Aujourd’hui, chercher le « paquebot Gambetta », c’est poursuivre un fantôme. Du quartier, il ne reste rien. Même la caserne Jeanne d’Arc devenue siège du Conseil régional, n’est guère qu’une imitation. Sur le boulevard, à l’entrée, il y avait une station-service Antar, un petit restaurant à l’enseigne des Vikings, puis le passage de la Nitrière. Quelque chose ! Du XIXeme siècle pur jus, un lieu à tourner les Misérables ou La Porteuse de pain. Par cet étroit boyau couvert, on rejoignait le clos Saint-Marc, la fin de la rue Armand-Carrel, les restes du Camp bohémien, un quartier à peine visible maintenant.

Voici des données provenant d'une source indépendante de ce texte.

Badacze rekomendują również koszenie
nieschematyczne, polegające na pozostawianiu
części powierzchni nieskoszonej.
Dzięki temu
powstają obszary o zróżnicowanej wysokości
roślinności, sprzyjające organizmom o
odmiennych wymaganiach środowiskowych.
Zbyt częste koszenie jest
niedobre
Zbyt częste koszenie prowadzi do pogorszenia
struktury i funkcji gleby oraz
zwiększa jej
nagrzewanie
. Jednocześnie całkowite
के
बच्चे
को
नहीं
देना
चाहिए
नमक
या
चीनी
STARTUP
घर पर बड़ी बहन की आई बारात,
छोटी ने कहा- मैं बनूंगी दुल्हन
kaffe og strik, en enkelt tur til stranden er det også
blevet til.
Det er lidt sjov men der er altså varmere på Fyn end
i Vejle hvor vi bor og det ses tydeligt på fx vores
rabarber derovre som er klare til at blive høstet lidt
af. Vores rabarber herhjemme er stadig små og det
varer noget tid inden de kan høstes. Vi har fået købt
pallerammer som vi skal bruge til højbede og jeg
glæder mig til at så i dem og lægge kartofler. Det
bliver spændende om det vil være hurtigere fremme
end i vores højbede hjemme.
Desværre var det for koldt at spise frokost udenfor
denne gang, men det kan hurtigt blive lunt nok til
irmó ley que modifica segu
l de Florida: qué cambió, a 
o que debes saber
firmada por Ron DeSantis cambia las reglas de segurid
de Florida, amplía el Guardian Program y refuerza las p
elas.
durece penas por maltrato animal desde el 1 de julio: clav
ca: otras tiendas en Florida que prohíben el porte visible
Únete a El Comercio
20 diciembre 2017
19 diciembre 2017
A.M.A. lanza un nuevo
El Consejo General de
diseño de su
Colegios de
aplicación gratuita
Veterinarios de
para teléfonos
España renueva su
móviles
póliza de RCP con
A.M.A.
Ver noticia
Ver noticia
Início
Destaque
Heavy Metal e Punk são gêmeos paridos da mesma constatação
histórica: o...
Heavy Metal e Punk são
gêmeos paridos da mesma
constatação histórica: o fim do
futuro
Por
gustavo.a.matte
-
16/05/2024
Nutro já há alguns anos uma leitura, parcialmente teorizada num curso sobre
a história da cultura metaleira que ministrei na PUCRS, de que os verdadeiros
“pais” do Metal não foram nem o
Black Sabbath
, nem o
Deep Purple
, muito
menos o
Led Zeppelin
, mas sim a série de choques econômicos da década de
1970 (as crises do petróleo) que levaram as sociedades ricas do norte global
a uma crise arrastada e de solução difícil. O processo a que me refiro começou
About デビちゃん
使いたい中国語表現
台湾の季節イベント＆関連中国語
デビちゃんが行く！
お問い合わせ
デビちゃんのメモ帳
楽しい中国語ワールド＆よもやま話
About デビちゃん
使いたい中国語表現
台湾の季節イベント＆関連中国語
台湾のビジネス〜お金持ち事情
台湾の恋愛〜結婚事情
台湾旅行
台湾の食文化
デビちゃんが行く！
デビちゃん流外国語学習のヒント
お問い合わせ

Tout a changé. S’il m’arrive de déjeuner à La Boucherie ou au Bistrot du Boucher, c’est pour me souvenir de La Ville de Caen ou de la brasserie du coin de la rue des Augustins. J’ai trop vécu là. J’ai connu la place avec sa halle, la brocante sous les grands platanes. Puis la salle Lionel-Terray (incroyable blockhaus) et enfin ces hallettes d’opérettes auxquelles on s’est habitué, au point de les croire anciennes ou véridiques. Si c’était moins bleu et s’il n’y avait pas les fleurs, ça passerait.

L’autre jour, histoire de mémoire, Eva Molineux, grande nageuse, me certifiait qu’en dessous de la piscine Gambetta, il y avait une fabrique de porcelaine. Un vieil annuaire nous a départagés. Elle avait raison. Aucun souvenir. Mais Eva aime trop l’eau. Lorsqu’elle nageait encore, une bonne vingtaine d’années de ça, elle allait à Gambetta le dimanche midi. La piscine était tout à elle, même pas le surveillant, parti bavarder avec la caissière. Eva faisait ses longueurs, un ou deux kilomètres, seule, tranquille, à son souffle. « Un vrai bonheur ». Maintenant, elle joue au bridge. « Mes hanches » dit-elle.

3 Réponses à “CLXI.”


  • Je ne me souviens pas de la fabrique de porcelaine mais dans mon enfance (années 60), c’est sous la piscine que mon père avait un magasin de grossiste en vaisselle. Il en avait aussi un autre de grossiste en jouets rue du Renard. En 68, il a tout réuni rue de la Mare du Parc, dans une ancienne filature devenue aujourd’hui un Intermarché.

  • (hors-sujet, excusez-moi) Pour ceux qui ont connu le Rouen des années 1960, une personnalité vient de disparaître : le journaliste Yvon Hecht

  • Il est étonnant, concernant cette piscine et sa destruction, que vous ne citiez pas le combat qu’avait mené Patrice Quéréel à l’époque pour la sauvegarde de ce bâtiment et sa transformation (je crois me souvenir?) en musée de la marine.